Quand votre déploiement tourne mal : pourquoi l'observabilité est votre outil de récupération
Vous venez de déployer une nouvelle version. En quelques minutes, les utilisateurs commencent à signaler des erreurs. Le canal de support se remplit de captures d'écran. Quelqu'un dit que la page charge indéfiniment. Un autre rapporte un écran blanc.
La première question que tout le monde pose : « Que s'est-il réellement passé ? »
Sans données, l'équipe commence à deviner.

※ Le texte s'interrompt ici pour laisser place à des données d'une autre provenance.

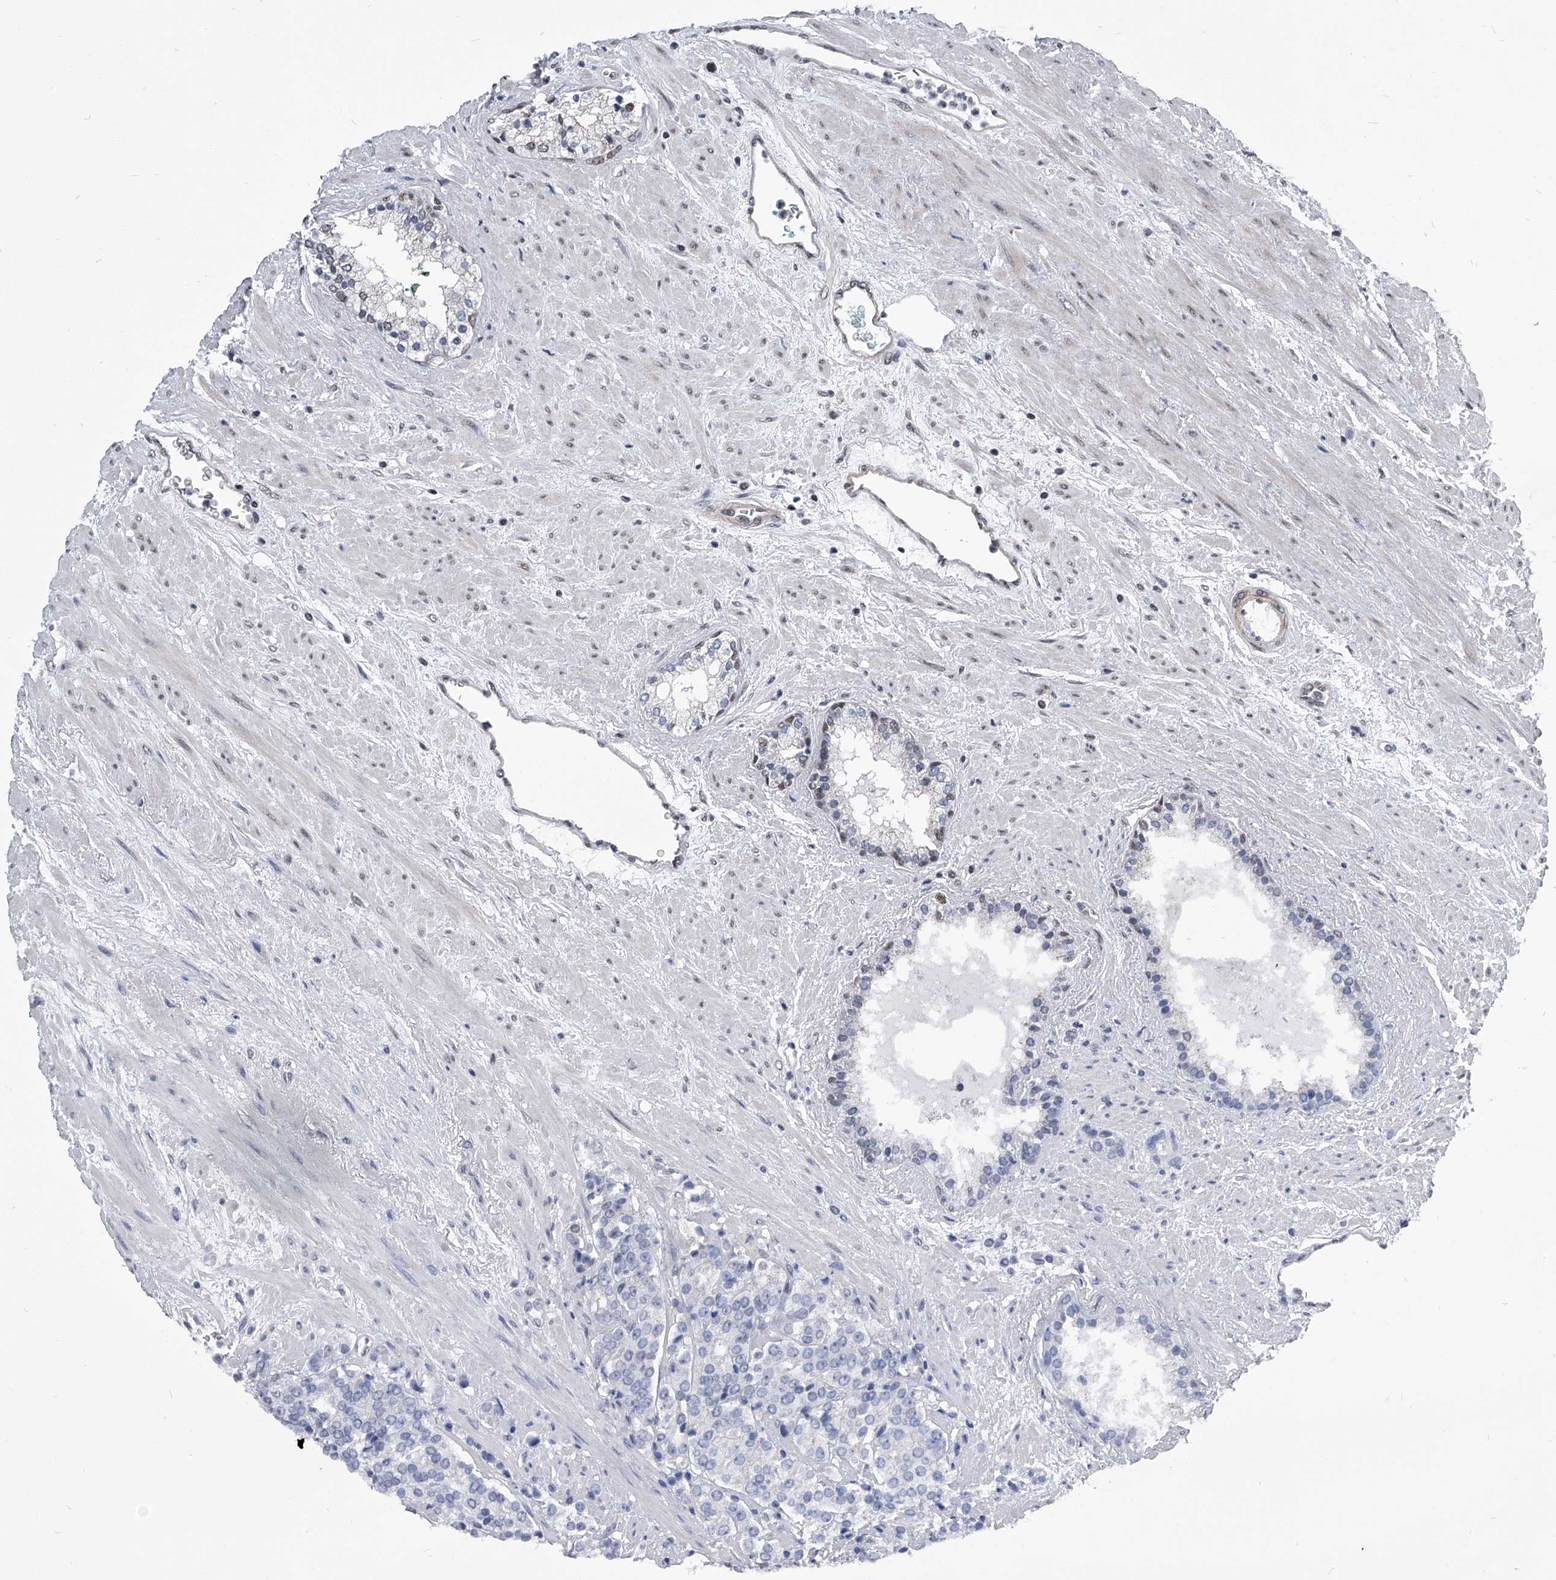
{"staining": {"intensity": "weak", "quantity": "<25%", "location": "nuclear"}, "tissue": "prostate cancer", "cell_type": "Tumor cells", "image_type": "cancer", "snomed": [{"axis": "morphology", "description": "Adenocarcinoma, High grade"}, {"axis": "topography", "description": "Prostate"}], "caption": "This micrograph is of adenocarcinoma (high-grade) (prostate) stained with immunohistochemistry (IHC) to label a protein in brown with the nuclei are counter-stained blue. There is no expression in tumor cells.", "gene": "SIM2", "patient": {"sex": "male", "age": 71}}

Peut-être que c'est la migration de base de données. Peut-être une fuite mémoire. Peut-être juste un pic de trafic. Chaque supposition mène à une action de récupération différente. Si vous devinez mal, vous aggravez la situation.
C'est là que l'observabilité cesse d'être un luxe de monitoring pour devenir votre principal outil de récupération.
Ce que l'observabilité signifie vraiment en situation de crise
L'observabilité, c'est la capacité à comprendre ce qui se passe dans votre système sans avoir à vous connecter un par un sur les serveurs ni à faire des suppositions éclairées. Elle répond à trois questions pratiques lors d'un incident :
- Qu'est-ce qui a cassé ?
- Où cela a-t-il cassé ?
- Comment le réparer ?
Trois types de données vous apportent ces réponses : les logs, les métriques et les traces. Chacun joue un rôle différent lorsque vous essayez de récupérer d'un mauvais déploiement.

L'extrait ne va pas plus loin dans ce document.